(Collected data entries)
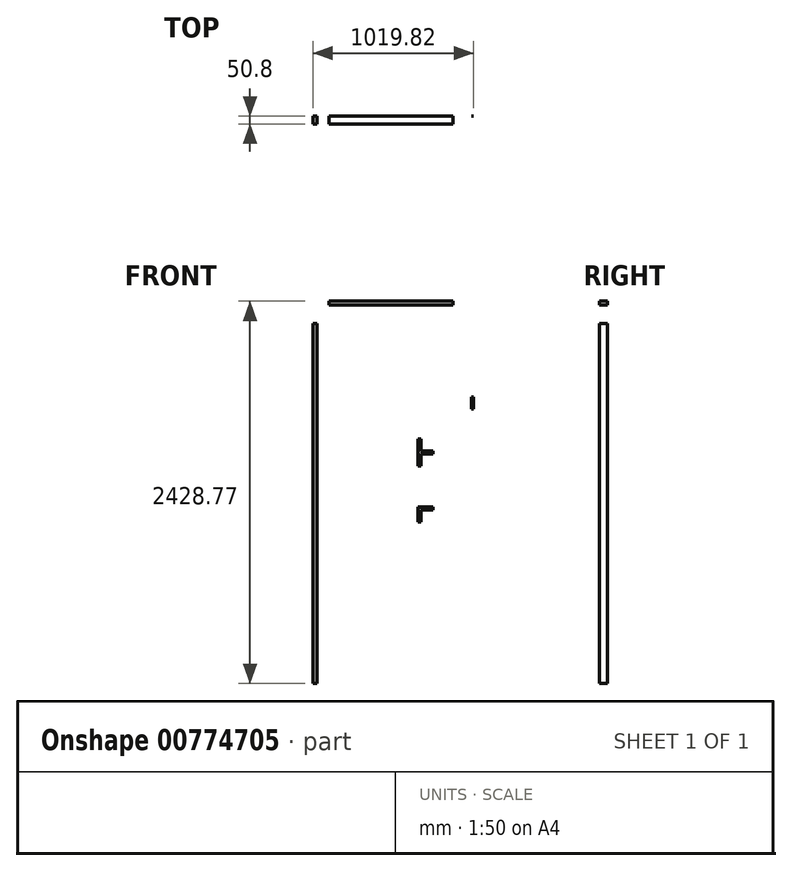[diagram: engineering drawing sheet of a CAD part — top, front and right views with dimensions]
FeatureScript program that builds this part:
annotation { "Feature Type Name" : "Feature", "Feature Type Description" : "" }
export const myFeature = defineFeature(function(context is Context, id is Id, definition is map)
    precondition{}
    {
        {
            var Q0;
            Q0=qCreatedBy(makeId("Front.planeOp"),FACE);
            var sketch = newSketch(context, id + "F0", { "sketchPlane" : qUnion([Q0])});
            skLineSegment(sketch, "E0.bottom", {"start": v(-40.5, 2159.15) * mm, "end": v(-15.1, 2159.15) * mm});
            skLineSegment(sketch, "E0.top", {"start": v(-40.5, -126.85) * mm, "end": v(-15.1, -126.85) * mm});
            skLineSegment(sketch, "E0.left", {"start": v(-40.5, 2159.15) * mm, "end": v(-40.5, -126.85) * mm});
            skLineSegment(sketch, "E0.right", {"start": v(-15.1, 2159.15) * mm, "end": v(-15.1, -126.85) * mm});
            skSolve(sketch);
        }
        {
            var Q0;
            Q0=qCreatedBy(makeId("Front.planeOp"),FACE);
            var sketch = newSketch(context, id + "F1", { "sketchPlane" : qUnion([Q0])});
            skLineSegment(sketch, "E1", {"start": v(61.76, 2301.92) * mm, "end": v(849.16, 2301.92) * mm});
            skLineSegment(sketch, "E2", {"start": v(849.16, 2301.92) * mm, "end": v(849.16, 2276.52) * mm});
            skLineSegment(sketch, "E3", {"start": v(849.16, 2276.52) * mm, "end": v(61.76, 2276.52) * mm});
            skLineSegment(sketch, "E4", {"start": v(61.76, 2276.52) * mm, "end": v(61.76, 2301.92) * mm});
            skSolve(sketch);
        }
        {
            var Q0;
            Q0=makeQuery(id+"F1.imprint","IMPRINT",FACE,{"disambiguationData":[TD([[makeQuery(id+"F1.imprint","IMPRINT",EDGE,{"derivedFrom":sQuery(id+"F1.wireOp",EDGE,"E1")}),-1.0]])]});
            extrude(context, id + "F2", {"entities" : qUnion([Q0]), "depth" : 50.8 * mm, "offsetDistance" : 25.4 * mm});
        }
        {
            var Q0;
            Q0 = qSketchRegion(id + "F0", true);
            extrude(context, id + "F3", {"entities" : qUnion([Q0]), "depth" : 50.8 * mm, "offsetDistance" : 25.4 * mm});
        }
        {
            var Q0;
            Q0=qCreatedBy(makeId("Front.planeOp"),FACE);
            var sketch = newSketch(context, id + "F4", { "sketchPlane" : qUnion([Q0])});
            skLineSegment(sketch, "E5", {"start": v(624.64, 898.32) * mm, "end": v(624.64, 993.57) * mm});
            skLineSegment(sketch, "E6", {"start": v(624.64, 993.57) * mm, "end": v(719.9, 993.57) * mm});
            skLineSegment(sketch, "E7", {"start": v(719.9, 993.57) * mm, "end": v(719.9, 974.52) * mm});
            skLineSegment(sketch, "E8", {"start": v(719.9, 974.52) * mm, "end": v(643.7, 974.52) * mm});
            skLineSegment(sketch, "E9", {"start": v(643.7, 974.52) * mm, "end": v(643.7, 898.32) * mm});
            skLineSegment(sketch, "E10", {"start": v(643.7, 898.32) * mm, "end": v(624.64, 898.32) * mm});
            skCircle(sketch, "E11", {"center": v(704.02, 984.05) * mm, "radius": 3.18 * mm});
            skPoint(sketch, "E11.centerSnap0", {"position": v(719.9, 984.05) * mm});
            skCircle(sketch, "E12", {"center": v(653.22, 984.05) * mm, "radius": 3.18 * mm});
            skCircle(sketch, "E13", {"center": v(634.17, 914.2) * mm, "radius": 3.18 * mm});
            skPoint(sketch, "E13.centerSnap0", {"position": v(634.17, 898.32) * mm});
            skCircle(sketch, "E14", {"center": v(634.17, 965) * mm, "radius": 3.18 * mm});
            skSolve(sketch);
        }
        {
            var Q0;
            Q0 = qSketchRegion(id + "F4", true);
            extrude(context, id + "F5", {"entities" : qUnion([Q0]), "depth" : 0.64 * mm, "offsetDistance" : 25.4 * mm});
        }
        {
            var Q0;
            Q0=qCreatedBy(makeId("Front.planeOp"),FACE);
            var sketch = newSketch(context, id + "F6", { "sketchPlane" : qUnion([Q0])});
            skLineSegment(sketch, "E15", {"start": v(625.48, 1254.4) * mm, "end": v(625.48, 1425.85) * mm});
            skLineSegment(sketch, "E16", {"start": v(625.48, 1425.85) * mm, "end": v(644.53, 1425.85) * mm});
            skLineSegment(sketch, "E17", {"start": v(644.53, 1425.85) * mm, "end": v(644.53, 1349.65) * mm});
            skLineSegment(sketch, "E18", {"start": v(644.53, 1349.65) * mm, "end": v(720.73, 1349.65) * mm});
            skLineSegment(sketch, "E19", {"start": v(720.73, 1349.65) * mm, "end": v(720.73, 1330.6) * mm});
            skLineSegment(sketch, "E20", {"start": v(720.73, 1330.6) * mm, "end": v(644.53, 1330.6) * mm});
            skLineSegment(sketch, "E21", {"start": v(644.53, 1330.6) * mm, "end": v(644.53, 1254.4) * mm});
            skLineSegment(sketch, "E22", {"start": v(644.53, 1254.4) * mm, "end": v(625.48, 1254.4) * mm});
            skCircle(sketch, "E23", {"center": v(704.86, 1340.13) * mm, "radius": 3.18 * mm});
            skPoint(sketch, "E23.centerSnap0", {"position": v(720.73, 1340.13) * mm});
            skCircle(sketch, "E24", {"center": v(654.06, 1340.13) * mm, "radius": 3.18 * mm});
            skCircle(sketch, "E25", {"center": v(635, 1409.98) * mm, "radius": 3.18 * mm});
            skPoint(sketch, "E25.centerSnap0", {"position": v(635, 1425.85) * mm});
            skCircle(sketch, "E26", {"center": v(635, 1359.18) * mm, "radius": 3.18 * mm});
            skCircle(sketch, "E27", {"center": v(635, 1270.28) * mm, "radius": 3.18 * mm});
            skPoint(sketch, "E27.centerSnap0", {"position": v(635, 1254.4) * mm});
            skCircle(sketch, "E28", {"center": v(635, 1321.08) * mm, "radius": 3.18 * mm});
            skSolve(sketch);
        }
        {
            var Q0;
            Q0 = qSketchRegion(id + "F6", true);
            extrude(context, id + "F7", {"entities" : qUnion([Q0]), "depth" : 0.64 * mm, "offsetDistance" : 25.4 * mm});
        }
        {
            var Q0;
            Q0=makeQuery(id+"F7.opExtrude","CAP_EDGE",EDGE,{"disambiguationData":[OSD([sQuery(id+"F6.wireOp",EDGE,"E23")])],"isStart":false});
            var Q1;
            Q1=makeQuery(id+"F7.opExtrude","CAP_EDGE",EDGE,{"disambiguationData":[OSD([sQuery(id+"F6.wireOp",EDGE,"E24")])],"isStart":false});
            var Q2;
            Q2=makeQuery(id+"F7.opExtrude","CAP_EDGE",EDGE,{"disambiguationData":[OSD([sQuery(id+"F6.wireOp",EDGE,"E28")])],"isStart":false});
            var Q3;
            Q3=makeQuery(id+"F7.opExtrude","CAP_EDGE",EDGE,{"disambiguationData":[OSD([sQuery(id+"F6.wireOp",EDGE,"E27")])],"isStart":false});
            var Q4;
            Q4=makeQuery(id+"F7.opExtrude","CAP_EDGE",EDGE,{"disambiguationData":[OSD([sQuery(id+"F6.wireOp",EDGE,"E26")])],"isStart":false});
            var Q5;
            Q5=makeQuery(id+"F7.opExtrude","CAP_EDGE",EDGE,{"disambiguationData":[OSD([sQuery(id+"F6.wireOp",EDGE,"E25")])],"isStart":false});
            chamfer(context, id + "F8", {"entities" : qUnion([Q0, Q1, Q2, Q3, Q4, Q5]), "width" : 0.64 * mm, "tangentPropagation" : true});
        }
        {
            var Q0;
            Q0=makeQuery(id+"F5.opExtrude","CAP_EDGE",EDGE,{"disambiguationData":[OSD([sQuery(id+"F4.wireOp",EDGE,"E11")])],"isStart":false});
            var Q1;
            Q1=makeQuery(id+"F5.opExtrude","CAP_EDGE",EDGE,{"disambiguationData":[OSD([sQuery(id+"F4.wireOp",EDGE,"E12")])],"isStart":false});
            var Q2;
            Q2=makeQuery(id+"F5.opExtrude","CAP_EDGE",EDGE,{"disambiguationData":[OSD([sQuery(id+"F4.wireOp",EDGE,"E14")])],"isStart":false});
            var Q3;
            Q3=makeQuery(id+"F5.opExtrude","CAP_EDGE",EDGE,{"disambiguationData":[OSD([sQuery(id+"F4.wireOp",EDGE,"E13")])],"isStart":false});
            chamfer(context, id + "F9", {"entities" : qUnion([Q0, Q1, Q2, Q3]), "width" : 0.64 * mm, "tangentPropagation" : true});
        }
        {
            var Q0;
            Q0=qCreatedBy(makeId("Front.planeOp"),FACE);
            var sketch = newSketch(context, id + "F10", { "sketchPlane" : qUnion([Q0])});
            skLineSegment(sketch, "E29", {"start": v(966.62, 1692.45) * mm, "end": v(979.32, 1692.45) * mm});
            skLineSegment(sketch, "E30", {"start": v(979.32, 1692.45) * mm, "end": v(979.32, 1616.25) * mm});
            skLineSegment(sketch, "E31", {"start": v(979.32, 1616.25) * mm, "end": v(966.62, 1616.25) * mm});
            skLineSegment(sketch, "E32", {"start": v(966.62, 1616.25) * mm, "end": v(966.62, 1692.45) * mm});
            skCircle(sketch, "E33", {"center": v(972.97, 1682.92) * mm, "radius": 3.18 * mm});
            skPoint(sketch, "E33.centerSnap0", {"position": v(972.97, 1692.45) * mm});
            skCircle(sketch, "E34", {"center": v(972.97, 1625.77) * mm, "radius": 3.18 * mm});
            skPoint(sketch, "E34.centerSnap0", {"position": v(972.97, 1616.25) * mm});
            skCircle(sketch, "E35", {"center": v(972.97, 1654.54) * mm, "radius": 3.18 * mm});
            skSolve(sketch);
        }
        {
            var Q0;
            Q0 = qSketchRegion(id + "F10", true);
            extrude(context, id + "F11", {"entities" : qUnion([Q0]), "depth" : 0.64 * mm, "offsetDistance" : 25.4 * mm});
        }
        {
            var Q0;
            Q0=makeQuery(id+"F11.opExtrude","CAP_EDGE",EDGE,{"disambiguationData":[OSD([sQuery(id+"F10.wireOp",EDGE,"E34")])],"isStart":false});
            var Q1;
            Q1=makeQuery(id+"F11.opExtrude","CAP_EDGE",EDGE,{"disambiguationData":[OSD([sQuery(id+"F10.wireOp",EDGE,"E35")])],"isStart":false});
            var Q2;
            Q2=makeQuery(id+"F11.opExtrude","CAP_EDGE",EDGE,{"disambiguationData":[OSD([sQuery(id+"F10.wireOp",EDGE,"E33")])],"isStart":false});
            chamfer(context, id + "F12", {"entities" : qUnion([Q0, Q1, Q2]), "width" : 0.64 * mm, "tangentPropagation" : true});
        }
    });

*STATED GOAL:* Locate every line in the listing above that contains the string "qSketchRegion", matching case exactly, and copy each one.

*OUTPUT FOR THIS TASK:*
            Q0 = qSketchRegion(id + "F0", true);
            Q0 = qSketchRegion(id + "F4", true);
            Q0 = qSketchRegion(id + "F6", true);
            Q0 = qSketchRegion(id + "F10", true);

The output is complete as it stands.